Lord Janner told the House of Commons in 1991 that this man's allegations against him were "disgraceful, contemptible and totally untrue".
But senior figures at the Crown Prosecution Service are now understood to regard the case against Lord Janner as "overwhelming" - and the level of abuse alleged as "horrific".
A former detective, Graeme Peene, told the BBC that in the late 1970s he reported Beck, after seeing him rubbing a boy's groin at The Beeches children's home.
He was later asked to go back to The Beeches to return another boy who had run away, and was directed to Beck's office.
He said that Lord Janner - who he referred to by his first name, Greville - was sitting in an armchair "and next to Greville Janner was this young boy".
Mr Peene added: "I thought - that's a bit strange. What's an MP doing there, and what's a young boy doing sitting on the arm of his chair?"
"[Lord Janner] left the office with his arm draped over the boy's shoulder."
"I'd got my suspicions about Frank Beck, but [there is] also the fact that an MP is there and he is being too tactile with a young boy who is obviously in the care of the local authority."
Mr Peene says he considered it "an unusual occurrence" which was "something I felt ought to be reported".
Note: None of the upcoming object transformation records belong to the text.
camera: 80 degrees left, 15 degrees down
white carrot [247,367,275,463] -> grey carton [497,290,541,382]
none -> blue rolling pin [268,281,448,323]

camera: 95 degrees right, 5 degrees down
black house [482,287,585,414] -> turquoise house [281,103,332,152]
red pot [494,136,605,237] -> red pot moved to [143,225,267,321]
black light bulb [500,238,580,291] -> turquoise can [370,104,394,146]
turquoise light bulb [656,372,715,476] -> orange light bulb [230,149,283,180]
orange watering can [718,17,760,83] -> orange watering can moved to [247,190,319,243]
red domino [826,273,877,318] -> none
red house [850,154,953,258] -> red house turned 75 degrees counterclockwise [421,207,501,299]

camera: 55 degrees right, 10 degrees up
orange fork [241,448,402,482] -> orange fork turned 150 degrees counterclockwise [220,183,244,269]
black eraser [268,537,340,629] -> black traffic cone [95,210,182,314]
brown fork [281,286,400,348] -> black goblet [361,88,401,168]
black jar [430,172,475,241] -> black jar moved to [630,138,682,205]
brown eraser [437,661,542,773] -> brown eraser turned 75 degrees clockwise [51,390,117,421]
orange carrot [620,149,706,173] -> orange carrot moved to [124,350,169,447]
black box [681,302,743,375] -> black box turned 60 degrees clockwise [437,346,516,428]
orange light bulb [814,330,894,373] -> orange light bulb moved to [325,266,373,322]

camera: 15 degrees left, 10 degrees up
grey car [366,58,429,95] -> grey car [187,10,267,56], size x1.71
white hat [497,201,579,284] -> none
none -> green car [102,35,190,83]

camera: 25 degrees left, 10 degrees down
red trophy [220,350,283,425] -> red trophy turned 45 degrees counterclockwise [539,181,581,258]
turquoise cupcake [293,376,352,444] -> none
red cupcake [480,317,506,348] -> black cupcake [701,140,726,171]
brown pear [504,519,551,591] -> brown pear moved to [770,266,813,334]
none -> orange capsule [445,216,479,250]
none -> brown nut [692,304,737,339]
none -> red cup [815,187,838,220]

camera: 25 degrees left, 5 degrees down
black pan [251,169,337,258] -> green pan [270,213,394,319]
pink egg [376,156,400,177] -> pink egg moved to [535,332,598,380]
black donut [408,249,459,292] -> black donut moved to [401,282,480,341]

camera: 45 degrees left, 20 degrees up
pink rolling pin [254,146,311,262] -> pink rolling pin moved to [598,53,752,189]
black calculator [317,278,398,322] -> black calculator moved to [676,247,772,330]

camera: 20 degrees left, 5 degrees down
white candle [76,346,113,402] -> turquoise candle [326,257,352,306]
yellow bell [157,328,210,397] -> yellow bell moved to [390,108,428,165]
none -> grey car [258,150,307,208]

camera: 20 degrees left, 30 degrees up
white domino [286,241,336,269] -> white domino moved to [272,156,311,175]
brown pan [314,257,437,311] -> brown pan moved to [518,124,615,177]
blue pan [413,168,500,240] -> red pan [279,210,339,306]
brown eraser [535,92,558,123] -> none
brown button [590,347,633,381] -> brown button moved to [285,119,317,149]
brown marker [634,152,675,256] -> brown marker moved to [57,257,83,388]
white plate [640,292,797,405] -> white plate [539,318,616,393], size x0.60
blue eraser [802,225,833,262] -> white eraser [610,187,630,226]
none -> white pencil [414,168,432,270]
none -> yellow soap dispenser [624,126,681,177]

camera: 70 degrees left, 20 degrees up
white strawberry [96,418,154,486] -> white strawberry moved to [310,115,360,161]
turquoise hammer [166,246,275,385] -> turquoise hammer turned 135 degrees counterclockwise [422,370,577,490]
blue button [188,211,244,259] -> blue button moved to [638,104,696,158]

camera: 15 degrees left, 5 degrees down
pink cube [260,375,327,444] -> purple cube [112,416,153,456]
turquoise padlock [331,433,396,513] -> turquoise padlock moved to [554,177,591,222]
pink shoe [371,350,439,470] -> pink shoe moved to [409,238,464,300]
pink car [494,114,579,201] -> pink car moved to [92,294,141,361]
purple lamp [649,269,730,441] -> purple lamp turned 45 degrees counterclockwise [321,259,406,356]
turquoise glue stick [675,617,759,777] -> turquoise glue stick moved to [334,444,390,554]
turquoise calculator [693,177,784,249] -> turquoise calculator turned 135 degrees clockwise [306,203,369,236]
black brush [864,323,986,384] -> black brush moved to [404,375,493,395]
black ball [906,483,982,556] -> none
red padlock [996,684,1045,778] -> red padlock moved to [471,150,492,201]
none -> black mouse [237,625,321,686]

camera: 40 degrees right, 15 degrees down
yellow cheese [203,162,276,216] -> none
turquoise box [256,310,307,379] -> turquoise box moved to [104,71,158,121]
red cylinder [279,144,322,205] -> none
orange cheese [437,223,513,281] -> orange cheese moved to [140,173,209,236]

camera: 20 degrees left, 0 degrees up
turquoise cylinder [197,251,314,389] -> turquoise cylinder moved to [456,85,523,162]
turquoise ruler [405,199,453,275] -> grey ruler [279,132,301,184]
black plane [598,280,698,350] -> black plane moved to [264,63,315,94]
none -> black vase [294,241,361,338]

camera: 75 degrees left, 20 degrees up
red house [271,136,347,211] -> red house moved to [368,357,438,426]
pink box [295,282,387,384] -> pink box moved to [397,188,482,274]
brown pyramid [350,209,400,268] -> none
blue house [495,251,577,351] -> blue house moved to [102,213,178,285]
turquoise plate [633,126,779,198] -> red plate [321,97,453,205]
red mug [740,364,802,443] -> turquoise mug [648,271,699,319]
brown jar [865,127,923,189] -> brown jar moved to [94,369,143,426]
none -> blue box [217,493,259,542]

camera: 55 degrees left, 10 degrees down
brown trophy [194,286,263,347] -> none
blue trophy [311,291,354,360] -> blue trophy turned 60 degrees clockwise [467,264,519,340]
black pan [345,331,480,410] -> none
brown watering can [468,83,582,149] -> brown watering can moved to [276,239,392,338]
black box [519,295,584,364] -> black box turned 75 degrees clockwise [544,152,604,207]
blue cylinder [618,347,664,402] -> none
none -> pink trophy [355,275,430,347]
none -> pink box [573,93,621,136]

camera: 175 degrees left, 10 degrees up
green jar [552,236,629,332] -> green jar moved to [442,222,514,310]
He claimed his report was sent to divisional headquarters where, he said, nothing was done because of a culture in which child abuse was not taken seriously.
Who was Lord Janner?
Born in Cardiff in 1928
Served in the Army and studied at Cambridge before becoming a barrister and then QC
Labour MP for Leicester North West and then Leicester West from 1970 until retiring in 1997, when he was made a life peer
Diagnosed with Alzheimer's disease in 2009
Suspended from the Labour Party in April
Ruled unfit to stand trial over allegations of child sexual abuse in December 2015
The BBC investigation received an account by another detective that he had reported allegations against Beck, Lord Janner and other prominent Leicester figures, but his bosses "did not want to touch it".
Eight former residents and staff from the children's homes told the BBC they remembered Lord Janner often visiting Beck - especially at The Beeches home.
John Milligan, who worked there in the mid-80s, said he was introduced to Lord Janner by name, and claimed the MP was such a regular visitor to Frank Beck that he assumed they were having weekly meetings.
A female former resident said "he just used to be with Frank all the time walking around". She recognised him later from his picture in newspapers and leaflets.
And Pat Varnam, who was in the Ratcliffe Road children's home, said she often saw five or six men "waltzing round with Beck" and while she could not identify them, others in the home believed Beck and Lord Janner were friends.
It is possible that Lord Janner's visits to see Beck were professional in nature.
However, a former official at Leicestershire County Council, who asked not to be identified, told the BBC that when he twice raised concerns about Beck's methods, the care home manager used the Labour peer to justify his actions.
"Beck used Janner's name to achieve whatever Beck wanted to achieve," he said.